__Supplied passage__:
____
Following significant population growth, largely associated with chemical manufacturing, a local board of health was established in Grays in 1886. The board was succeeded by Grays Thurrock Urban District Council in 1894, and council offices were established at No. 53 High Street. After the urban districts of Grays Thurrock, Purfleet and Tilbury, as well as the Orsett Rural District were amalgamated to form Thurrock Urban District Council in 1936, the enlarged council established its offices in a house, previously known as "Farley", in Whitehall Lane in Grays. This remained the meeting place for Thurrock Council after it was formed in 1974.

However, in the early 1980s, in the context of the increased responsibilities of local authorities, council leaders decided that they needed more substantial facilities. The oldest part of the new complex was the eastern section, on the corner with Derby Road. It was designed in the modern style, built in red brick and opened as Thurrock Council Offices in 1986. This building later became known as Council Offices Building 1 ('CO1'). The design of the three-storey building involved an asymmetrical main frontage of 11 bays facing onto New Road. The eighth bay contained a full-height plate-glass wall, which was projected forward and surmounted by a semi-circular stone clad roof. The upper floors were slightly canted forward and fenestrated by a series of tall bi-partite and tri-partite casement windows. Internally, the principal rooms were the council chamber, the committee rooms and the offices themselves.

The complex was extended to the west in a similar style in 1992. This building later became known as Council Offices Building 2 ('CO2'). Again, the first and second floors were slightly canted forward and fenestrated by a series of tall tri-partite casement windows. However, there was an additional floor which was fully clad in plate glass. Internally, the new block including a reception area and additional offices.

In October 2019, the Prime Minister, Boris Johnson, visited the council offices to sign a book of condolence commemorating 39 Vietnamese people who had died in the trailer of a refrigerator lorry.
____
__Records in a dataset__:

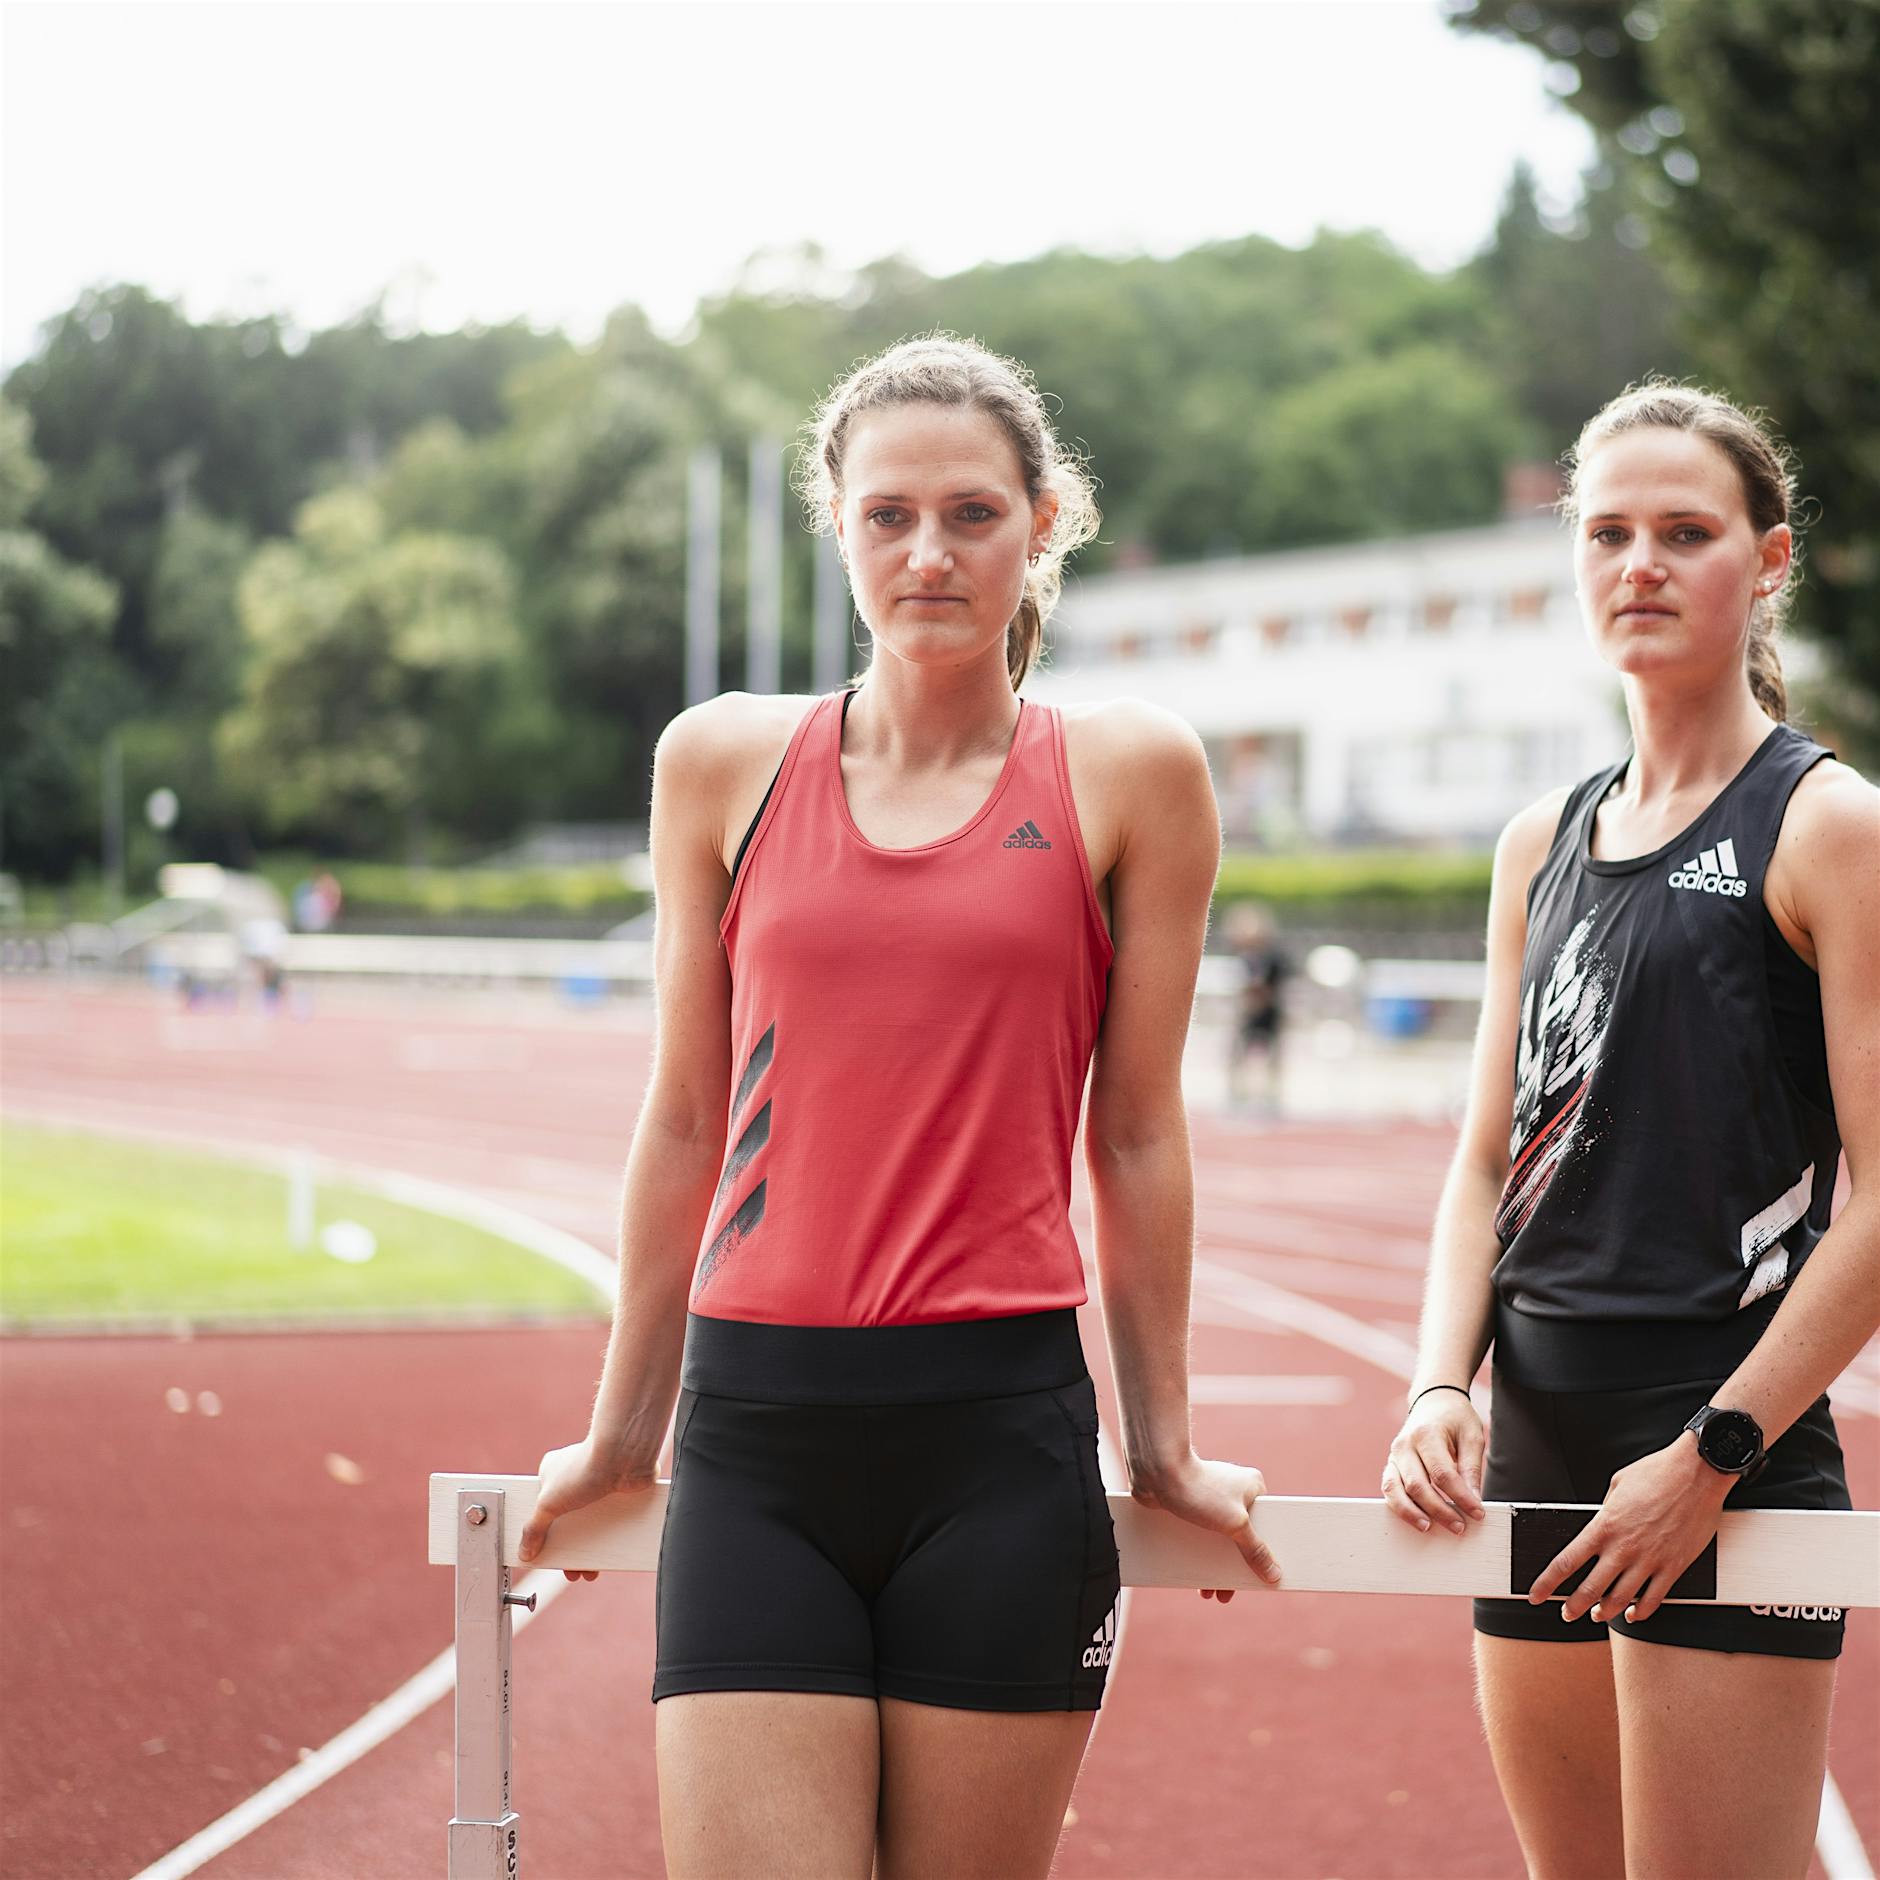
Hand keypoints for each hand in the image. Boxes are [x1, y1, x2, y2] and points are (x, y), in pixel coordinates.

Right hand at [517, 1439, 654, 1582]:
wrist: (626, 1456)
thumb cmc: (586, 1466)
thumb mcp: (549, 1502)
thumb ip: (533, 1529)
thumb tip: (524, 1552)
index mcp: (552, 1474)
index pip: (542, 1509)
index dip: (542, 1533)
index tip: (543, 1555)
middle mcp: (575, 1479)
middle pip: (568, 1522)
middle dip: (568, 1550)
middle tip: (569, 1571)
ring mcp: (598, 1488)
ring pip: (591, 1526)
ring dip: (590, 1551)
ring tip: (589, 1572)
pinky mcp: (619, 1495)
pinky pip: (612, 1523)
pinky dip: (611, 1540)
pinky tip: (609, 1558)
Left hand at [1132, 1452, 1280, 1602]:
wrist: (1156, 1472)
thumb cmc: (1199, 1489)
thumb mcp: (1235, 1524)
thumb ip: (1255, 1550)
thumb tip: (1274, 1573)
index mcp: (1253, 1487)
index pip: (1266, 1525)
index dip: (1264, 1552)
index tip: (1261, 1576)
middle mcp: (1234, 1490)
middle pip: (1242, 1535)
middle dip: (1234, 1566)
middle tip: (1227, 1592)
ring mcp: (1213, 1496)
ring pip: (1219, 1537)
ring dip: (1214, 1564)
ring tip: (1208, 1590)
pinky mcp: (1193, 1503)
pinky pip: (1201, 1533)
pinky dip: (1198, 1552)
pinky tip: (1193, 1572)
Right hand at [1383, 1388, 1485, 1535]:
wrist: (1433, 1401)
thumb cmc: (1455, 1418)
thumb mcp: (1472, 1436)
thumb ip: (1471, 1468)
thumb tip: (1474, 1500)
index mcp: (1426, 1433)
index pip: (1442, 1473)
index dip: (1460, 1497)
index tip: (1478, 1513)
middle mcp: (1405, 1444)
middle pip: (1417, 1485)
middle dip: (1439, 1510)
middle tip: (1460, 1527)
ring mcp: (1394, 1455)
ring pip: (1395, 1489)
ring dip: (1412, 1513)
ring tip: (1430, 1528)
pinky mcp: (1391, 1464)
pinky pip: (1389, 1489)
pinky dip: (1400, 1506)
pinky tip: (1417, 1517)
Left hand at [1526, 1434, 1732, 1623]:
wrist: (1697, 1473)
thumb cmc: (1657, 1472)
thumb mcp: (1617, 1484)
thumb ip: (1606, 1511)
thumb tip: (1602, 1524)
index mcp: (1604, 1525)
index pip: (1566, 1562)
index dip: (1547, 1582)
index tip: (1535, 1594)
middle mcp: (1623, 1547)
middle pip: (1590, 1588)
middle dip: (1574, 1606)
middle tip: (1566, 1614)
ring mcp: (1650, 1560)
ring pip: (1620, 1599)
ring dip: (1604, 1612)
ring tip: (1595, 1616)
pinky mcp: (1674, 1566)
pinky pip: (1654, 1598)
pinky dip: (1641, 1611)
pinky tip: (1632, 1614)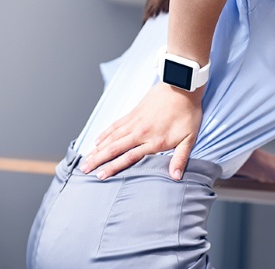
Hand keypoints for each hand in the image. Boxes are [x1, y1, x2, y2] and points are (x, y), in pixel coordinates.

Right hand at [80, 82, 202, 180]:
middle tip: (85, 169)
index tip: (101, 176)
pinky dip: (104, 134)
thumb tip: (176, 177)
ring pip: (111, 138)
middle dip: (98, 160)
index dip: (114, 167)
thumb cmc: (188, 114)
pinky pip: (115, 126)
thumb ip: (180, 158)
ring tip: (86, 158)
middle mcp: (140, 132)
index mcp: (153, 141)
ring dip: (97, 149)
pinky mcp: (133, 113)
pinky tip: (96, 141)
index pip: (129, 158)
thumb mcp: (189, 138)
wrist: (182, 86)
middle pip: (114, 148)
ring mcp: (134, 122)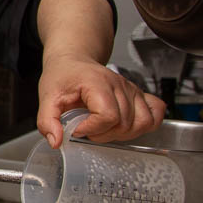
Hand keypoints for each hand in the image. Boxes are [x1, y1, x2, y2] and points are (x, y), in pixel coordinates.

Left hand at [36, 53, 165, 148]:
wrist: (72, 62)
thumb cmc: (62, 76)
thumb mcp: (47, 97)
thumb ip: (47, 120)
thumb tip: (56, 141)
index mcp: (97, 82)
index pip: (108, 115)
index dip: (92, 129)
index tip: (77, 128)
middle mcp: (119, 85)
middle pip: (124, 123)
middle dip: (103, 134)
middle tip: (86, 128)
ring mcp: (132, 90)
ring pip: (142, 123)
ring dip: (122, 134)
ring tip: (103, 129)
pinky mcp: (139, 95)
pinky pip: (156, 114)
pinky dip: (145, 125)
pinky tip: (126, 126)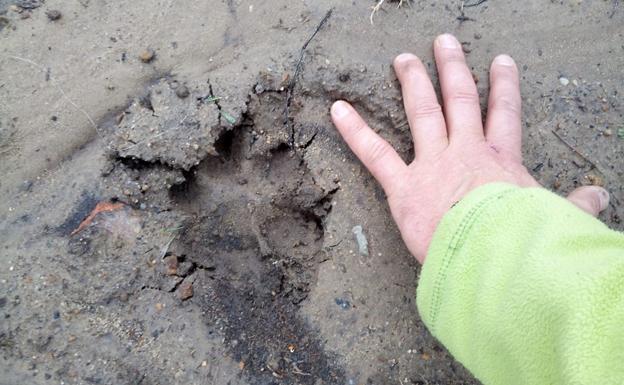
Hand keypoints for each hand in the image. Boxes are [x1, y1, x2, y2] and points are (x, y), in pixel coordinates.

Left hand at [331, 34, 608, 262]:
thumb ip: (574, 208)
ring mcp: (433, 165)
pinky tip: (337, 109)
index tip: (501, 63)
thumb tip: (599, 200)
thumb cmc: (526, 244)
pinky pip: (374, 154)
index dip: (503, 86)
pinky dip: (354, 131)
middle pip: (459, 100)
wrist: (496, 260)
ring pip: (422, 112)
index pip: (505, 114)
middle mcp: (466, 152)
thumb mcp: (556, 221)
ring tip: (402, 59)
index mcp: (502, 161)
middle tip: (443, 43)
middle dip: (451, 69)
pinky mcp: (404, 187)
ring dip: (412, 82)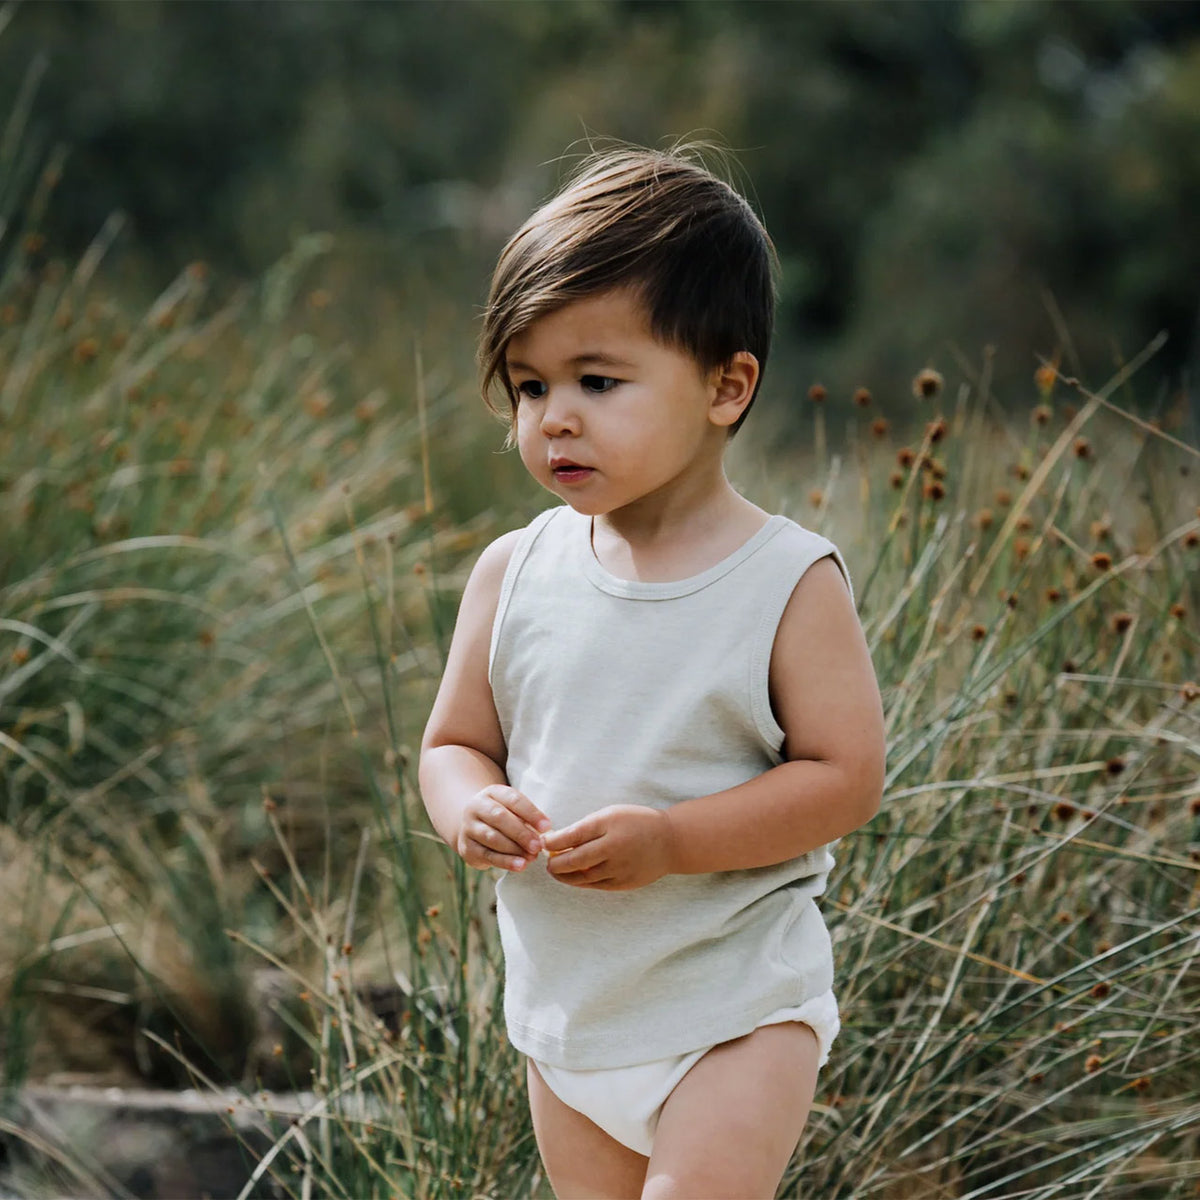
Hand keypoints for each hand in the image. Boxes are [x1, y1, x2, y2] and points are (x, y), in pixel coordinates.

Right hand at [457, 785, 551, 873]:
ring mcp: (469, 827)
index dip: (531, 813)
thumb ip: (527, 818)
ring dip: (514, 849)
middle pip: (499, 818)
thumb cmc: (503, 818)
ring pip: (492, 837)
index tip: (547, 827)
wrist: (473, 827)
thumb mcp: (513, 810)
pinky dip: (506, 862)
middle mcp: (476, 807)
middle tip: (538, 845)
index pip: (513, 799)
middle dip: (521, 833)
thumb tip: (544, 833)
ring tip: (532, 857)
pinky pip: (487, 855)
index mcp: (492, 793)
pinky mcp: (467, 848)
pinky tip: (520, 866)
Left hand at [540, 805, 675, 890]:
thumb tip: (556, 842)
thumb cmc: (636, 823)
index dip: (552, 842)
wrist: (670, 841)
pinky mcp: (624, 883)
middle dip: (555, 864)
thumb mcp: (611, 815)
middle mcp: (614, 847)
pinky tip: (573, 877)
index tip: (543, 843)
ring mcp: (619, 868)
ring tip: (556, 871)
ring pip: (582, 878)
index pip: (572, 836)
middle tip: (546, 863)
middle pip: (574, 860)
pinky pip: (595, 885)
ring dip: (564, 876)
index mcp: (609, 824)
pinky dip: (581, 882)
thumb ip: (585, 827)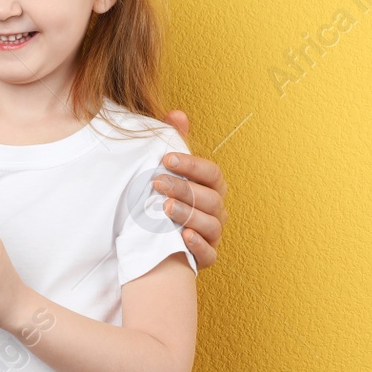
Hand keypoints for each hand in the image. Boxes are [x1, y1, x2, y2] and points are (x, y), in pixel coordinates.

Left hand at [158, 109, 225, 267]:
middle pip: (211, 199)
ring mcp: (213, 234)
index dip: (192, 165)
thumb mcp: (167, 169)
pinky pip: (209, 254)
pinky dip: (198, 245)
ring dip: (188, 214)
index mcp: (212, 187)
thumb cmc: (164, 195)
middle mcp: (217, 210)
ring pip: (211, 225)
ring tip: (165, 207)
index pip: (212, 173)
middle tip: (157, 182)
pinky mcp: (205, 256)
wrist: (153, 236)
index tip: (167, 158)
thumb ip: (173, 140)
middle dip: (184, 189)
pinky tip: (183, 236)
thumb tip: (177, 114)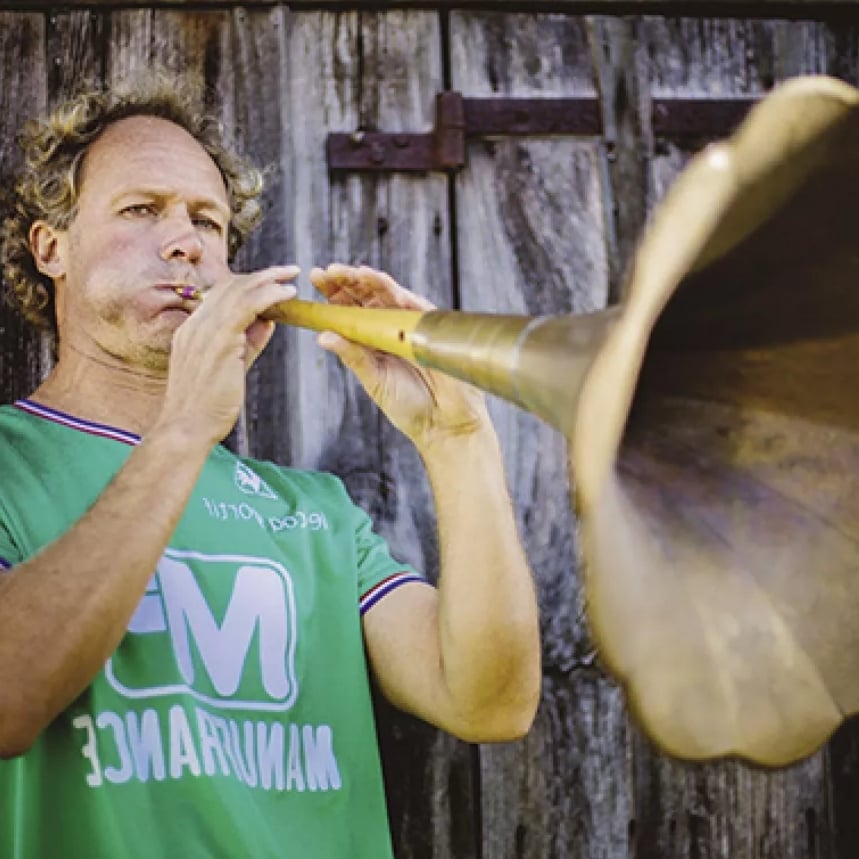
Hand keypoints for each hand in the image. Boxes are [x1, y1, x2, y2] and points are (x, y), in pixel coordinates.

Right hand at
____
Please state the year the eastern section opened, according to the passage on Thurrock's council offices.

1986